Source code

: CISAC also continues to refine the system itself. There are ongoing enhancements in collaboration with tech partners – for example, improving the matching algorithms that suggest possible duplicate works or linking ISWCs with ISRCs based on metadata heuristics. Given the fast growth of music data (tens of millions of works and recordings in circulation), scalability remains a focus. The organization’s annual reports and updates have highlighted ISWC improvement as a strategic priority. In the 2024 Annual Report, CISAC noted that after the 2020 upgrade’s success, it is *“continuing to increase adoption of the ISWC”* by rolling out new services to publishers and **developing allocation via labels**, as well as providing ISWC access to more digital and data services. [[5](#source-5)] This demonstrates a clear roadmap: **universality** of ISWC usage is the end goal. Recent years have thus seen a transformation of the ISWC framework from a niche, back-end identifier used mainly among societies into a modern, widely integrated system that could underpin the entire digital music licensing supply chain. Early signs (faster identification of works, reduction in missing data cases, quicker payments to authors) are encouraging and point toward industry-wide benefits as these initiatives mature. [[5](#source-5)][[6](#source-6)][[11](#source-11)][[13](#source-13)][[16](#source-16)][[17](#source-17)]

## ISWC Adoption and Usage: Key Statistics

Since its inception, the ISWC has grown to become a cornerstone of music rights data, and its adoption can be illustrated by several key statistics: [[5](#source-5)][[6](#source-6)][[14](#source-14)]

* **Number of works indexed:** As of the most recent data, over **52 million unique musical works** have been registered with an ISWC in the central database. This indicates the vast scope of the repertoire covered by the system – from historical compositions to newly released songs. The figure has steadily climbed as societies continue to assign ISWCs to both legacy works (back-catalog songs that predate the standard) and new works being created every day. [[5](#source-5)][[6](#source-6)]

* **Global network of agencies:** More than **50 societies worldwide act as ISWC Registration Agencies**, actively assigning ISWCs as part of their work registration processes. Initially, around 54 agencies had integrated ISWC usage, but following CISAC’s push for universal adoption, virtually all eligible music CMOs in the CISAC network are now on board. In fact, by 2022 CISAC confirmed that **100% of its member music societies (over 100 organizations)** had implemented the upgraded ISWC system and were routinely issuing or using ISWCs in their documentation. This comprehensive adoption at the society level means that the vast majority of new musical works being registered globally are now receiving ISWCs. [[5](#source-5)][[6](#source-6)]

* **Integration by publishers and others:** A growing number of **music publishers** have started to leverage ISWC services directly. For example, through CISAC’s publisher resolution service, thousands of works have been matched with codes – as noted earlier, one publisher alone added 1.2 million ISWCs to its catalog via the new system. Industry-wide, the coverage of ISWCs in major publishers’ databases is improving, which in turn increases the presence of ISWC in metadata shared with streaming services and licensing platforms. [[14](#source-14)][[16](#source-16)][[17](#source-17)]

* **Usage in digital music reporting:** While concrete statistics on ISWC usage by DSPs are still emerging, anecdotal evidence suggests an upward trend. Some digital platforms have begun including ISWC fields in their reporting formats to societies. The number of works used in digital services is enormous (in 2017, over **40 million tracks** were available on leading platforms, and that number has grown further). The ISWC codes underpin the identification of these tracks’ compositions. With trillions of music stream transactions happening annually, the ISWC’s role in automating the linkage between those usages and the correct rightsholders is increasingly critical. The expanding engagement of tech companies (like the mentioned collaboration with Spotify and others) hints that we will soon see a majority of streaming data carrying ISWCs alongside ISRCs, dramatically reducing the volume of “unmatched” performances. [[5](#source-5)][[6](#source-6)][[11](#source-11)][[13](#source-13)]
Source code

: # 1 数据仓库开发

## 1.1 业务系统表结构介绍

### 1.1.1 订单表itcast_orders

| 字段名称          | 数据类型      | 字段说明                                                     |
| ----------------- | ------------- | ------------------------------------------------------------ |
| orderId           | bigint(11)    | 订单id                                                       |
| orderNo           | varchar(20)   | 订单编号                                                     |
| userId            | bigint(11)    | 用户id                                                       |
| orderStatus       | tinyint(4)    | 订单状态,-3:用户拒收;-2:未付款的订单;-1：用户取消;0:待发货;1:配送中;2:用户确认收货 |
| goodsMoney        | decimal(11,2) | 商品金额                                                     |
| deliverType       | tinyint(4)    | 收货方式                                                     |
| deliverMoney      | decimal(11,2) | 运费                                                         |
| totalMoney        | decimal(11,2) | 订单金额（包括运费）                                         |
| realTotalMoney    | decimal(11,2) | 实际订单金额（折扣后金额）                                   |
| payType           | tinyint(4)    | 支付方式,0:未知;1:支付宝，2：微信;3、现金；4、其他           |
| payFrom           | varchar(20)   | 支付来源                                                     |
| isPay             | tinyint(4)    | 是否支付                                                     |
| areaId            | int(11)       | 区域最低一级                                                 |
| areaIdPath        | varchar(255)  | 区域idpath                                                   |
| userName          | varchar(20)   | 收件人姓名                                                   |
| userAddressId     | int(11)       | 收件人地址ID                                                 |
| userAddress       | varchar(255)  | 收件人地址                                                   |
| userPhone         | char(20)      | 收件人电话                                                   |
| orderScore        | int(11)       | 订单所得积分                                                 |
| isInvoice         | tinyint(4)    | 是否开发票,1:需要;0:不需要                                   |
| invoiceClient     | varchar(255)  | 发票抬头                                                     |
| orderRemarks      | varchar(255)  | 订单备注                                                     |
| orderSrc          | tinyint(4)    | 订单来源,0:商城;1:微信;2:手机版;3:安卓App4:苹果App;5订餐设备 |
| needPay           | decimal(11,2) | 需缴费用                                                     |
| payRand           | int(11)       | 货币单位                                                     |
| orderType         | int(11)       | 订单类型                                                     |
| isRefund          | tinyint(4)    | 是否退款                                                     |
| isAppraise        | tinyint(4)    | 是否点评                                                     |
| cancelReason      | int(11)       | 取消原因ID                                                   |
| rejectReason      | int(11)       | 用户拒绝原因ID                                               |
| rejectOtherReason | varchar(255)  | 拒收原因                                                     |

● ● ● ● ●

> _WHAT THE TASK ASKS_: Write every entry out again, exactly as it stands.

> _TASK RESULT_:
Source code

: CISAC also continues to refine the system itself. There are ongoing enhancements in collaboration with tech partners – for example, improving the matching algorithms that suggest possible duplicate works or linking ISWCs with ISRCs based on metadata heuristics. Given the fast growth of music data (tens of millions of works and recordings in circulation), scalability remains a focus. The organization’s annual reports and updates have highlighted ISWC improvement as a strategic priority. In the 2024 Annual Report, CISAC noted that after the 2020 upgrade’s success, it is *“continuing to increase adoption of the ISWC”* by rolling out new services to publishers and **developing allocation via labels**, as well as providing ISWC access to more digital and data services. [[5](#source-5)] This demonstrates a clear roadmap: **universality** of ISWC usage is the end goal. Recent years have thus seen a transformation of the ISWC framework from a niche, back-end identifier used mainly among societies into a modern, widely integrated system that could underpin the entire digital music licensing supply chain. Early signs (faster identification of works, reduction in missing data cases, quicker payments to authors) are encouraging and point toward industry-wide benefits as these initiatives mature. [[5](#source-5)][[6](#source-6)][[11](#source-11)][[13](#source-13)][[16](#source-16)][[17](#source-17)]

## ISWC Adoption and Usage: Key Statistics

Since its inception, the ISWC has grown to become a cornerstone of music rights data, and its adoption can be illustrated by several key statistics: [[5](#source-5)][[6](#source-6)][[14](#source-14)]

* **Number of works indexed:** As of the most recent data, over **52 million unique musical works** have been registered with an ISWC in the central database. This indicates the vast scope of the repertoire covered by the system – from historical compositions to newly released songs. The figure has steadily climbed as societies continue to assign ISWCs to both legacy works (back-catalog songs that predate the standard) and new works being created every day. [[5](#source-5)][[6](#source-6)]

* **Global network of agencies:** More than **50 societies worldwide act as ISWC Registration Agencies**, actively assigning ISWCs as part of their work registration processes. Initially, around 54 agencies had integrated ISWC usage, but following CISAC’s push for universal adoption, virtually all eligible music CMOs in the CISAC network are now on board. In fact, by 2022 CISAC confirmed that **100% of its member music societies (over 100 organizations)** had implemented the upgraded ISWC system and were routinely issuing or using ISWCs in their documentation. This comprehensive adoption at the society level means that the vast majority of new musical works being registered globally are now receiving ISWCs. [[5](#source-5)][[6](#source-6)]

* **Integration by publishers and others:** A growing number of **music publishers** have started to leverage ISWC services directly. For example, through CISAC’s publisher resolution service, thousands of works have been matched with codes – as noted earlier, one publisher alone added 1.2 million ISWCs to its catalog via the new system. Industry-wide, the coverage of ISWCs in major publishers’ databases is improving, which in turn increases the presence of ISWC in metadata shared with streaming services and licensing platforms. [[14](#source-14)][[16](#source-16)][[17](#source-17)]

* **Usage in digital music reporting:** While concrete statistics on ISWC usage by DSPs are still emerging, anecdotal evidence suggests an upward trend. Some digital platforms have begun including ISWC fields in their reporting formats to societies. The number of works used in digital services is enormous (in 2017, over **40 million tracks** were available on leading platforms, and that number has grown further). The ISWC codes underpin the identification of these tracks’ compositions. With trillions of music stream transactions happening annually, the ISWC’s role in automating the linkage between those usages and the correct rightsholders is increasingly critical. The expanding engagement of tech companies (like the mentioned collaboration with Spotify and others) hints that we will soon see a majority of streaming data carrying ISWCs alongside ISRCs, dramatically reducing the volume of “unmatched” performances. [[5](#source-5)][[6](#source-6)][[11](#source-11)][[13](#source-13)]
Source code

: # 1 数据仓库开发

## 1.1 业务系统表结构介绍

### 1.1.1 订单表itcast_orders

| 字段名称          | 数据类型      | 字段说明                                                     |
| ----------------- | ------------- | ------------------------------------------------------------ |
| orderId           | bigint(11)    | 订单id                                                       |
| orderNo           | varchar(20)   | 订单编号                                                     |
| userId            | bigint(11)    | 用户id                                                       |
| orderStatus       | tinyint(4)    | 订单状态,-3:用户拒收;-2:未付款的订单;-1：用户取消;0:待发货;1:配送中;2:用户确认收货 |
| goodsMoney        | decimal(11,2) | 商品金额                                                     |
| deliverType       | tinyint(4)    | 收货方式                                                     |
| deliverMoney      | decimal(11,2) | 运费                                                         |
| totalMoney        | decimal(11,2) | 订单金额（包括运费）                                         |
| realTotalMoney    | decimal(11,2) | 实际订单金额（折扣后金额）                                   |
| payType           | tinyint(4)    | 支付方式,0:未知;1:支付宝，2：微信;3、现金；4、其他           |
| payFrom           | varchar(20)   | 支付来源                                                     |
| isPay             | tinyint(4)    | 是否支付                                                     |
| areaId            | int(11)       | 区域最低一级                                                 |
| areaIdPath        | varchar(255)  | 区域idpath                                                   |
| userName          | varchar(20)   | 收件人姓名                                                   |
| userAddressId     | int(11)       | 收件人地址ID                                                 |
| userAddress       | varchar(255)  | 收件人地址                                                   |
| userPhone         | char(20)      | 收件人电话                                                   |
| orderScore        | int(11)       | 订单所得积分                                                 |
| isInvoice         | tinyint(4)    | 是否开发票,1:需要;0:不需要                                   |
| invoiceClient     | varchar(255)  | 发票抬头                                                     |
| orderRemarks      | varchar(255)  | 订单备注                                                     |
| orderSrc          | tinyint(4)    | 订单来源,0:商城;1:微信;2:手机版;3:安卓App4:苹果App;5订餐设备 |
| needPay           | decimal(11,2) | 需缴费用                                                     |
| payRand           | int(11)       | 货币单位                                                     |
| orderType         | int(11)       | 订单类型                                                     |
| isRefund          | tinyint(4)    | 是否退款                                                     |
| isAppraise        | tinyint(4)    | 是否点评                                                     |
| cancelReason      | int(11)       | 取消原因ID                                                   |
| rejectReason      | int(11)       | 用户拒绝原因ID                                               |
| rejectOtherReason | varchar(255)  | 拒收原因                                                     |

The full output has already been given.